Taught, guided, trained, perhaps, but the wild spirit inside could not be tamed.
To employ that wild spirit was the essence of the falconer’s art, and now the falconer felt himself a great artist, for he had accomplished a feat no falconer had yet achieved. He had trained a falcon to kill a human being, kill and then return, follow him back to the aerie as he walked the streets from the site of the attack.
He looked again at the quail bones; they were caught now in a stripe of light. The sun was fading; the day was nearly done. It was time to watch the news.
The attack was the lead story, as he’d expected it to be, but he was surprised by the reporter whose face now filled his screen. She was the same woman he’d watched so closely at the rink, whom he’d considered marking as his prey. She’d been there, of course, had been an eyewitness, and she was a reporter after all. Still, he was surprised. He’d forgotten her in the excitement of the kill, how he had held her fate in his hands, then had spared her on a whim.

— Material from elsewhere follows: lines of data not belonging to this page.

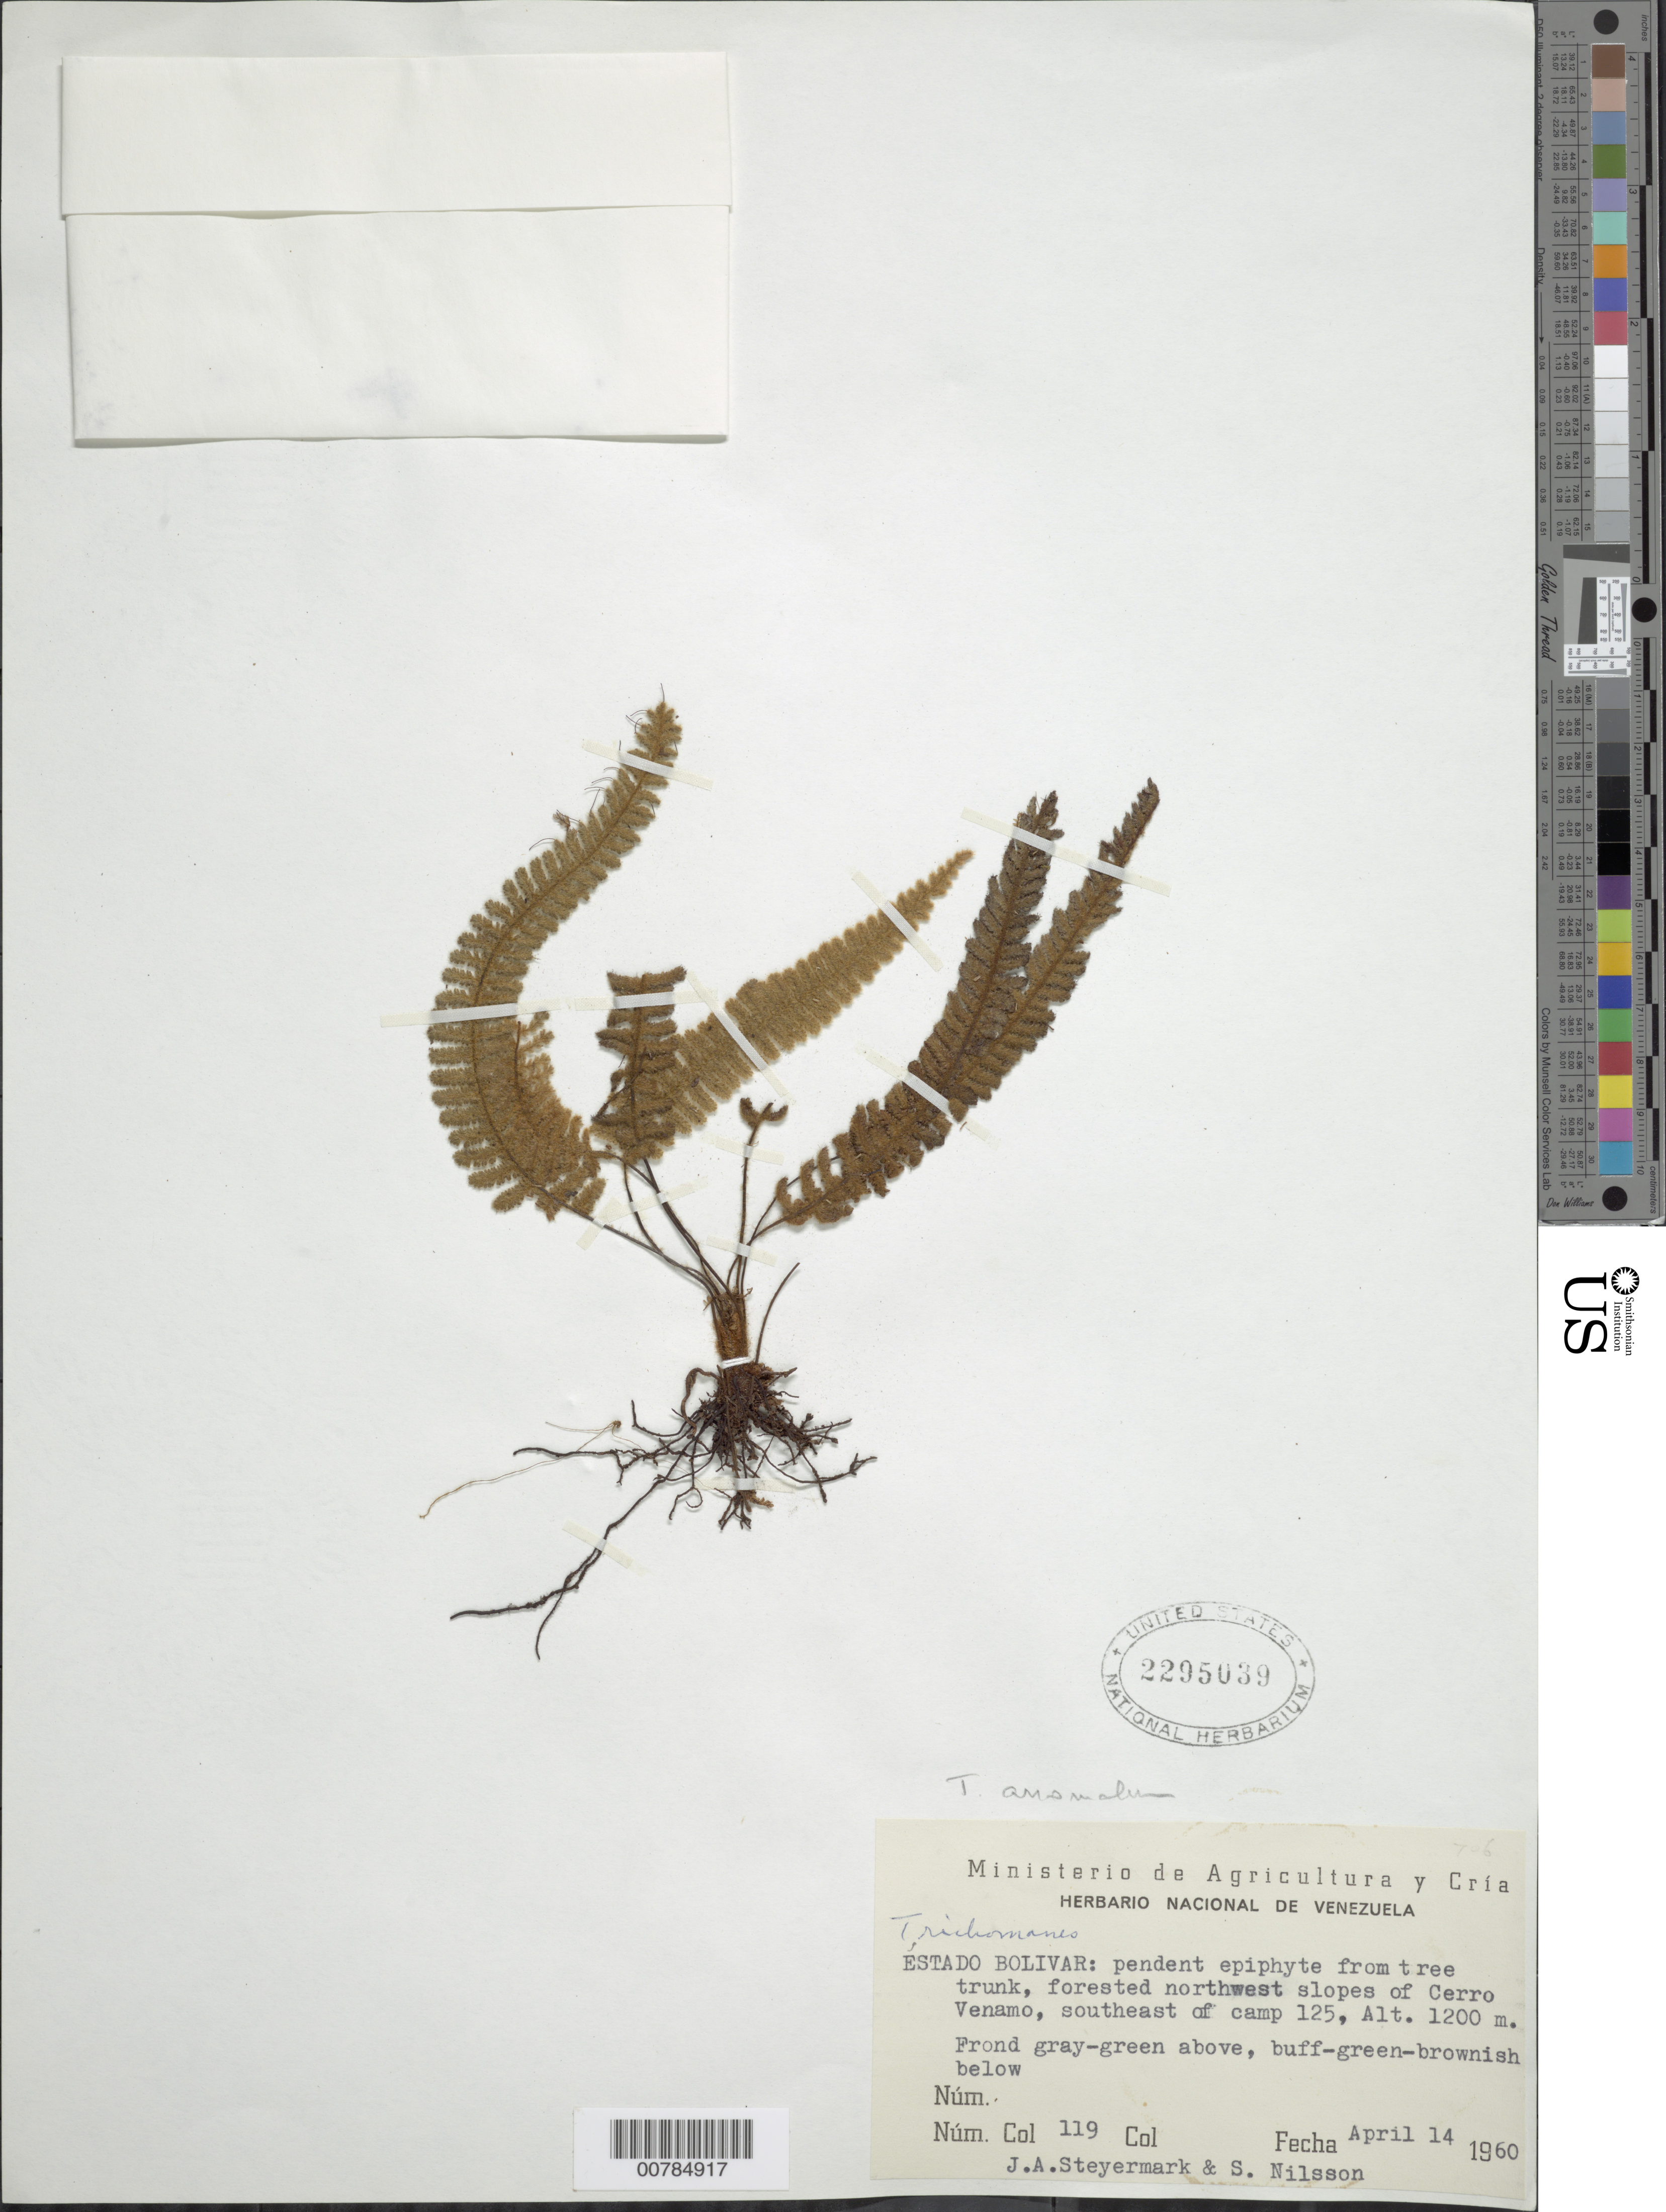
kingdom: Plantae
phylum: Tracheophyta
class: Polypodiopsida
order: Hymenophyllales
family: Hymenophyllaceae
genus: Trichomanes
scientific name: Trichomanes anomalum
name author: Maxon & C.V. Morton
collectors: J. Steyermark & S. Nilsson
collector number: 60 119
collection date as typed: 14-Apr-60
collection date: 1960-04-14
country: Venezuela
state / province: Bolívar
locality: Cerro Venamo, NW slopes, SE of campamento 125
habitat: Forested slopes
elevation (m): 1200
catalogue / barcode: US 2295039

“An enormous rogue bird attacked and killed a woman skater in Rockefell
er Center at noon today before this reporter’s eyes ….”
The falconer smiled. The falcon wasn’t rogue; she had been controlled.
Miss Barrett didn’t know that yet, but, perhaps, soon she would. Now, however, he was interested in something else, a change in her, an animation, so different from the dejection he’d seen at noon. There was something compelling, impassioned about her delivery. She was no longer the inept reporter in the basketball locker room. Now she was exciting to watch, glowing, beautiful and poised, and there was a wildness in her eyes, a hint of smoldering. Yes, he thought, she was filled with wildness; he would enjoy taming that in her if he could.
“ … Channel 8 News has obtained exclusive footage shot by a visiting foreign businessman. Viewers are warned this film is brutal. Parents may wish to take their children from the room ….”
Film—an unexpected dividend; now he remembered all those camera-toting Japanese. The falconer leaned forward to view the attack a second time. The hooded falcon sat tranquil and composed.
The businessman’s footage was amateurish, shaky; it reminded the falconer of the Zapruder film taken in Dallas the day Kennedy was shot. And it had the same power, the same explosive authenticity, as the falcon slammed into the girl’s head. She’d been knocked unconscious, had certainly felt no pain. The kill had been simply accomplished—three quick deep cuts across the throat.
There was no way a four-and-a-half-pound bird could kill a person from the sky. But it could deal a human a stunning blow and then, when she was defenseless, unconscious, unable to flail her arms and fight, the falcon could kill her leisurely without worrying about being hurt herself.
Stun-and-cut: This was the killing method the falconer had devised. Now, as he watched it again, he took a connoisseur’s pleasure in his work.
The bird performed perfectly, lingered a second or two to savor victory, then flew off to return to the aerie to meet him and receive her reward.